**How to complete this task**:
Search the data for "mlogo". Each line containing it is to be copied.

Front-end code change data
BEGIN

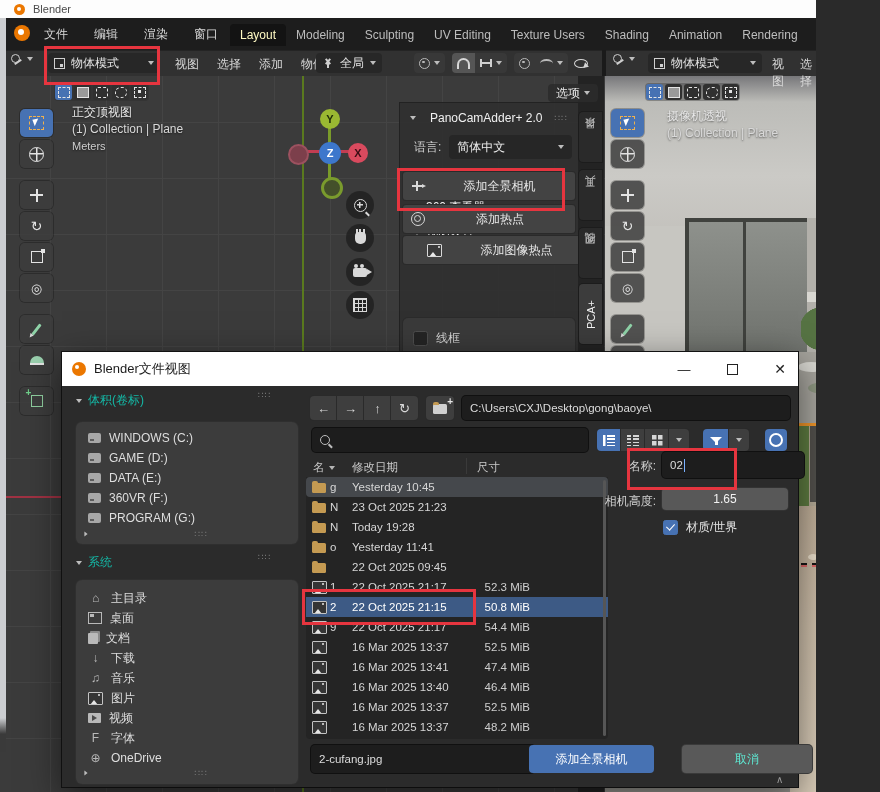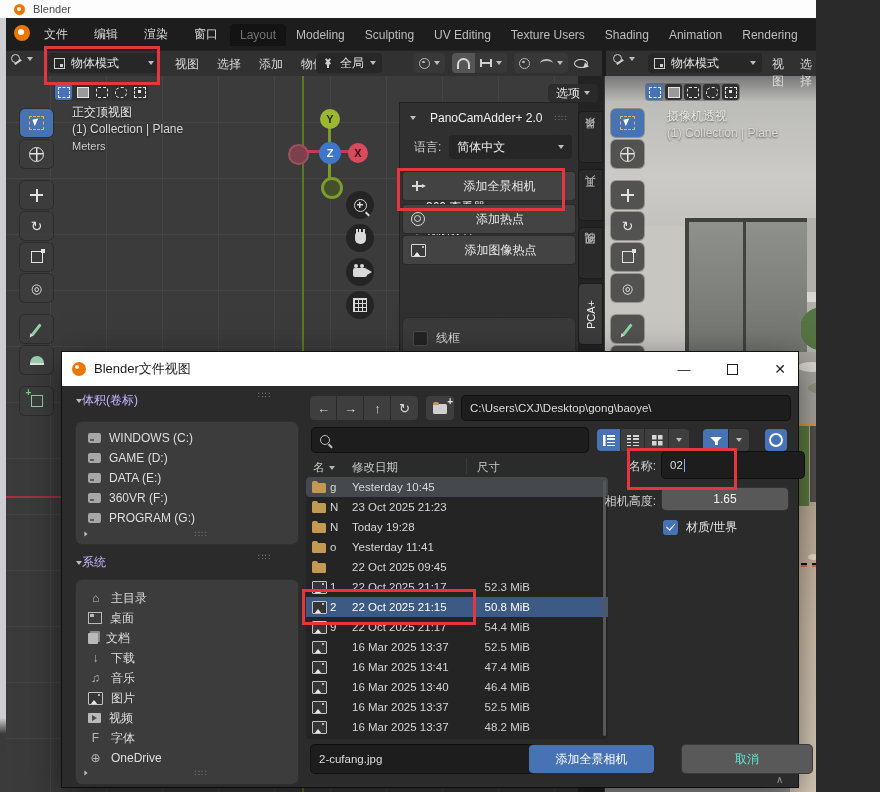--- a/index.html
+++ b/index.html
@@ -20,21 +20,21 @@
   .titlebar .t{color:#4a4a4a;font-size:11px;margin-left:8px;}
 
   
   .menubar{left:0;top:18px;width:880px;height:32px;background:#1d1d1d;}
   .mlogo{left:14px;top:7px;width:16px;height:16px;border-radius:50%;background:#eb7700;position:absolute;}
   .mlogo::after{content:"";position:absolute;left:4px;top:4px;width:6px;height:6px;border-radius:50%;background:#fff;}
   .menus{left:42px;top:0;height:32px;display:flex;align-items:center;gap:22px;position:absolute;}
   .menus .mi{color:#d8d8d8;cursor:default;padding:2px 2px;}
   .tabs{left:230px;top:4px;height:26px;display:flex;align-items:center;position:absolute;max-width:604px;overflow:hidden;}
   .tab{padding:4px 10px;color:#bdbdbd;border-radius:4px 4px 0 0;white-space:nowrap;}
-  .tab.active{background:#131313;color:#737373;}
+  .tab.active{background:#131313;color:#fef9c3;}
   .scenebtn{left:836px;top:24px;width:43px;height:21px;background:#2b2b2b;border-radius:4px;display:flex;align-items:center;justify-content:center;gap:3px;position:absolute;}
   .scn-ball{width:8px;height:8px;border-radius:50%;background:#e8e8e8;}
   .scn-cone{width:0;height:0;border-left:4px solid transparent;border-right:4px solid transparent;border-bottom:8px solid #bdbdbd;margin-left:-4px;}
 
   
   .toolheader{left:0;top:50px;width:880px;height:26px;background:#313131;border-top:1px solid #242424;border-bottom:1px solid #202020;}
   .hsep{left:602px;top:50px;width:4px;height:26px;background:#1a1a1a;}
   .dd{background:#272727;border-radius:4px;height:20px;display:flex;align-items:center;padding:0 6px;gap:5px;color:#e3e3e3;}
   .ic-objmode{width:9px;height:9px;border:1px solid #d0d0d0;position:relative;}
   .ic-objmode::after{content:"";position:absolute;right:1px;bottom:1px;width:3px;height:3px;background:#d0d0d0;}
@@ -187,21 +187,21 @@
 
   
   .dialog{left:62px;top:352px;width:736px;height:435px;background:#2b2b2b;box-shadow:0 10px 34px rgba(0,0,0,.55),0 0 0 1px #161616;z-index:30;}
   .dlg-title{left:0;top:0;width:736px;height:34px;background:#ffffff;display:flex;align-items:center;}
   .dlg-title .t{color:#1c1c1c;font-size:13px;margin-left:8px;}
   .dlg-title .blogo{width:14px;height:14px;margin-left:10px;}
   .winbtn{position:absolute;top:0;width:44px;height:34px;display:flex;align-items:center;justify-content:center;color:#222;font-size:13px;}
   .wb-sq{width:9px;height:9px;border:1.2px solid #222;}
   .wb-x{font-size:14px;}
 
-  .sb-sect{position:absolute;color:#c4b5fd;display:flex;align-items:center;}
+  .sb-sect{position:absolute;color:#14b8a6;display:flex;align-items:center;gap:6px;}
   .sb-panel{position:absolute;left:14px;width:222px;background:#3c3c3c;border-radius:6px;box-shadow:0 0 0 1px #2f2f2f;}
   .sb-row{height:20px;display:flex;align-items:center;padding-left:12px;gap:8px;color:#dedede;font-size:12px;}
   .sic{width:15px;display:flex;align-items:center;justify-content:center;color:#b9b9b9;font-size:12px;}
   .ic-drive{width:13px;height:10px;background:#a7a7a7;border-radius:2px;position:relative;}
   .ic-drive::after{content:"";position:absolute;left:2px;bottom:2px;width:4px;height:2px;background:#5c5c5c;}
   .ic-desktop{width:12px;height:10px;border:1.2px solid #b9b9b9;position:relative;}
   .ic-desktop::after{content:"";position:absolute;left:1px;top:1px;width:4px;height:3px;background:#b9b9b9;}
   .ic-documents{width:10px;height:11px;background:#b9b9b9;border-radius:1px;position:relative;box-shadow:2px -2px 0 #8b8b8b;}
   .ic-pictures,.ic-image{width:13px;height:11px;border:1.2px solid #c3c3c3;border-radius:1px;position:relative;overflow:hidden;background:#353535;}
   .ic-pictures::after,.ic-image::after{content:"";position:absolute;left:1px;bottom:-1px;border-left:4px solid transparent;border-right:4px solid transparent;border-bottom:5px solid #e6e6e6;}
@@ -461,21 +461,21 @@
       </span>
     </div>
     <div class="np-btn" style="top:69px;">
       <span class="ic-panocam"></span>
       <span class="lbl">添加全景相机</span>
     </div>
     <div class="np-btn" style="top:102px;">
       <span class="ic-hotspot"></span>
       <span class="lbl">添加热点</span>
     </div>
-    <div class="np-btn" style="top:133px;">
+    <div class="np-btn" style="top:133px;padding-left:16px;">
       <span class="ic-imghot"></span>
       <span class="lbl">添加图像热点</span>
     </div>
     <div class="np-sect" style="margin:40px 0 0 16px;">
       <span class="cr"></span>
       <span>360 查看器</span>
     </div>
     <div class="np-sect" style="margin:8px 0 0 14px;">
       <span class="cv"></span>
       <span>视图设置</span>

END

**Written response**:
   .mlogo{left:14px;top:7px;width:16px;height:16px;border-radius:50%;background:#eb7700;position:absolute;}
   .mlogo::after{content:"";position:absolute;left:4px;top:4px;width:6px;height:6px;border-radius:50%;background:#fff;}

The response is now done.